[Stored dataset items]
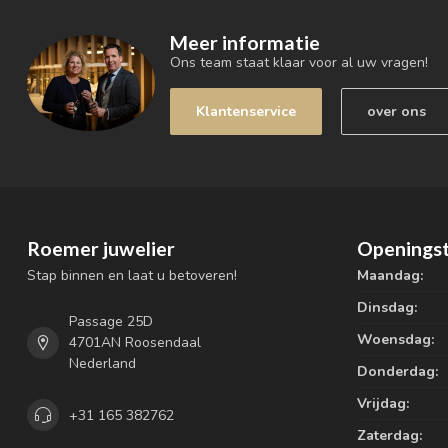
Meer informatie
Ons team staat klaar voor al uw vragen!
Klantenservice
over ons
Roemer juwelier
Openingst
Stap binnen en laat u betoveren!
Maandag:
Dinsdag:
Passage 25D
Woensdag:
4701AN Roosendaal
Nederland
Donderdag:
Vrijdag:
+31 165 382762
Zaterdag:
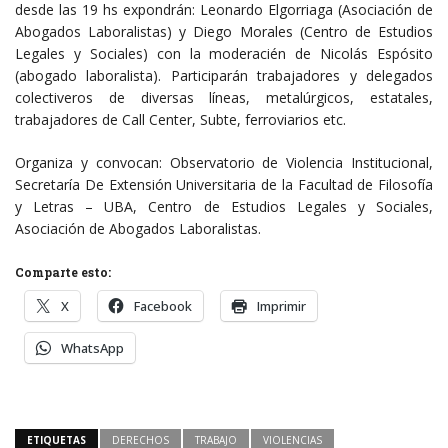
desde las 19 hs expondrán: Leonardo Elgorriaga (Asociación de
Abogados Laboralistas) y Diego Morales (Centro de Estudios
Legales y Sociales) con la moderacién de Nicolás Espósito
(abogado laboralista). Participarán trabajadores y delegados
colectiveros de diversas líneas, metalúrgicos, estatales,
trabajadores de Call Center, Subte, ferroviarios etc.
Organiza y convocan: Observatorio de Violencia Institucional,
Secretaría De Extensión Universitaria de la Facultad de Filosofía
y Letras – UBA, Centro de Estudios Legales y Sociales,
Asociación de Abogados Laboralistas.
Comparte esto:
X
Facebook
Imprimir
WhatsApp
ETIQUETAS
DERECHOS
TRABAJO
VIOLENCIAS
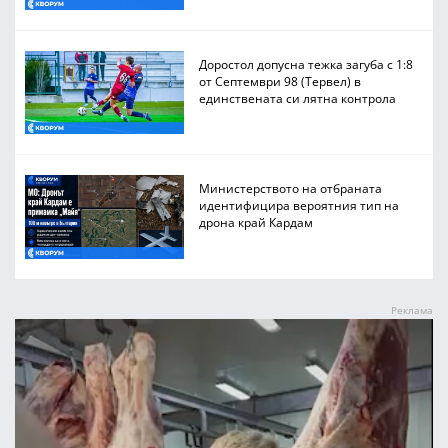
Доростол допусна тежка загуба с 1:8
от Септември 98 (Тервел) в
единствената си лятна контрола
Министерството на отбраната
идентифицира вероятния тип на
дрона край Кардам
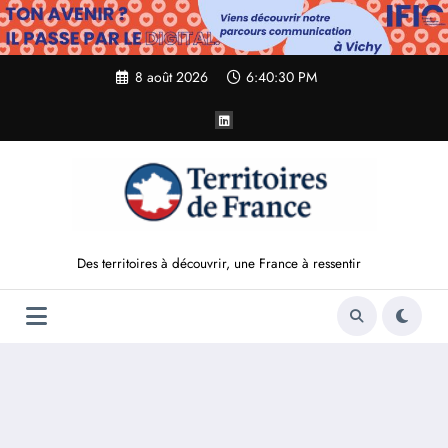
Aller
au
contenu
8 août 2026
6:40:32 PM
Des territoires à découvrir, une France à ressentir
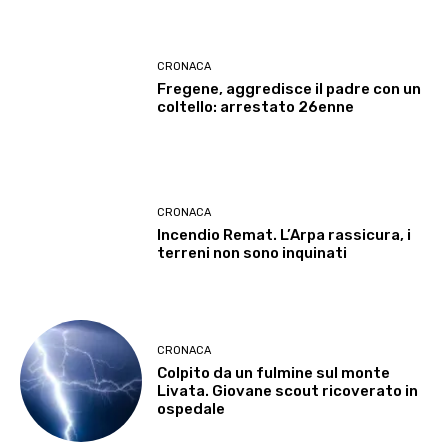
CRONACA
Fregene, aggredisce il padre con un
coltello: arrestato 26enne
CRONACA
Incendio Remat. L’Arpa rassicura, i
terreni non sono inquinati
CRONACA
Colpito da un fulmine sul monte
Livata. Giovane scout ricoverato in
ospedale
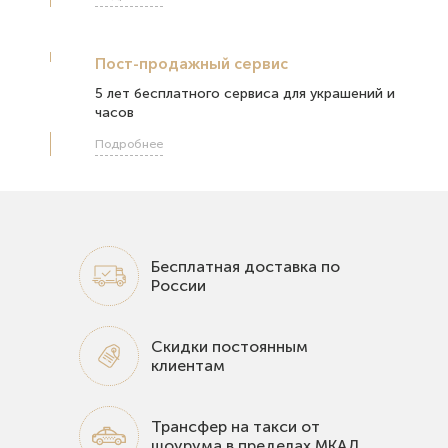
Пост-продажный сервис
5 лет бесплатного сервиса для украшений и
часов
Подробнее
Бесплатная доставка по
России
Скидки постоянным
клиентам
Трансфер на такси от
шоурума в пределах МКАД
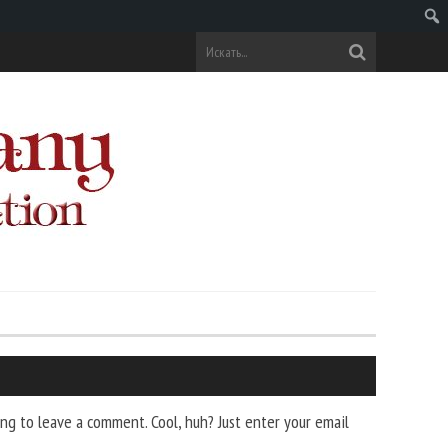
Поис
ng to leave a comment. Cool, huh? Just enter your email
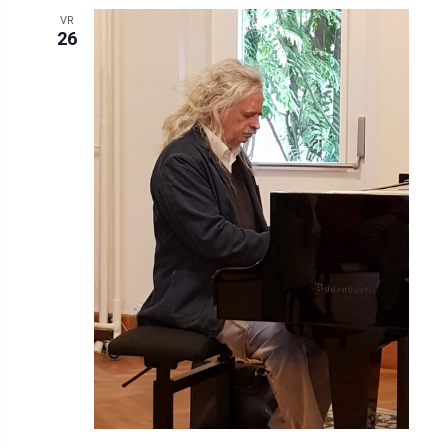
VR
26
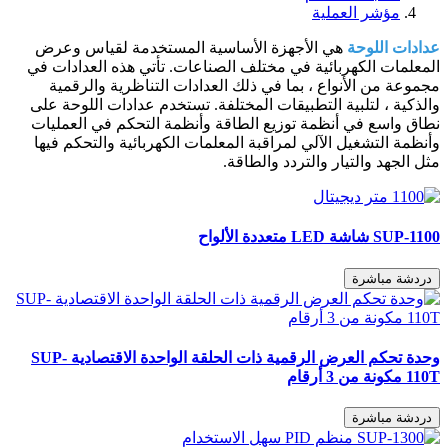
مؤشر العملية
عدادات اللوحة
هي الأجهزة الأساسية المستخدمة لقياس وعرض
المعلمات الكهربائية في مختلف الصناعات. تأتي هذه العدادات في
مجموعة من الأنواع ، بما في ذلك العدادات التناظرية والرقمية
والذكية ، لتلبية التطبيقات المختلفة. تستخدم عدادات اللوحة على
نطاق واسع في أنظمة توزيع الطاقة وأنظمة التحكم في العمليات
وأنظمة التشغيل الآلي لمراقبة المعلمات الكهربائية والتحكم فيها
مثل الجهد والتيار والتردد والطاقة.
SUP-1100 شاشة LED متعددة الألواح
دردشة مباشرة
وحدة تحكم العرض الرقمية ذات الحلقة الواحدة الاقتصادية SUP-
110T مكونة من 3 أرقام
دردشة مباشرة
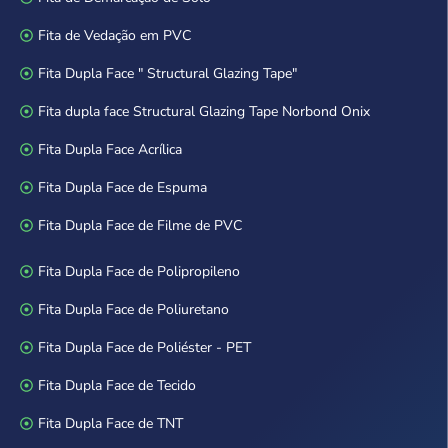
Fita de Vedação em PVC
Fita Dupla Face " Structural Glazing Tape"
Fita dupla face Structural Glazing Tape Norbond Onix
Fita Dupla Face Acrílica
Fita Dupla Face de Espuma
Fita Dupla Face de Filme de PVC
Fita Dupla Face de Polipropileno
Fita Dupla Face de Poliuretano
Fita Dupla Face de Poliéster - PET
Fita Dupla Face de Tecido
Fita Dupla Face de TNT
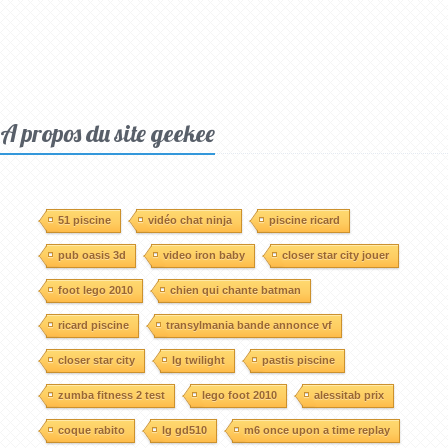
A propos du site geekee
51 piscine
vidéo chat ninja
piscine ricard
pub oasis 3d
video iron baby
closer star city jouer
foot lego 2010
chien qui chante batman
ricard piscine
transylmania bande annonce vf
closer star city
lg twilight
pastis piscine
zumba fitness 2 test
lego foot 2010
alessitab prix
coque rabito
lg gd510
m6 once upon a time replay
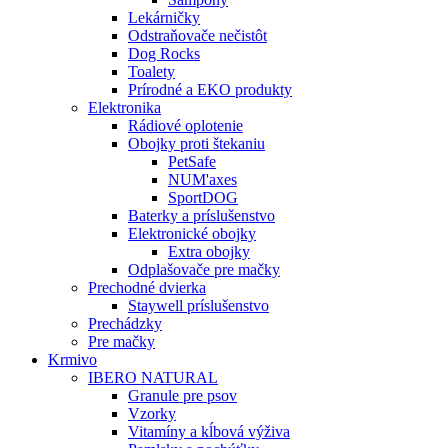
Lekárničky
Odstraňovače nečistôt
Dog Rocks
Toalety
Prírodné a EKO produkty
Elektronika
Rádiové oplotenie
Obojky proti štekaniu
PetSafe
NUM'axes
SportDOG
Baterky a príslušenstvo
Elektronické obojky
Extra obojky
Odplašovače pre mačky
Prechodné dvierka
Staywell príslušenstvo
Prechádzky
Pre mačky
Krmivo
IBERO NATURAL
Granule pre psov
Vzorky
Vitamíny a kĺbová výživa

= WHAT YOU WILL DO =
From the records above, copy exactly the stretch from the line holding "Скидки постоянным" through the line holding "مجموعة من الأنواع", both ends included, without the pictures.

= TASK OUTPUT =
Скидки постоянным
клиентам
Трансфер на такси от
шоурума в пределах МКАД
Поис
ng to leave a comment. Cool, huh? Just enter your email
VR
26
مؤشر العملية
عدادات اللوحة
هي الأجهزة الأساسية المستخدمة لقياس وعرض
المعلمات الكهربائية في مختلف الصناعات. تأتي هذه العدادات في
مجموعة من الأنواع ، بما في ذلك العدادات التناظرية والرقمية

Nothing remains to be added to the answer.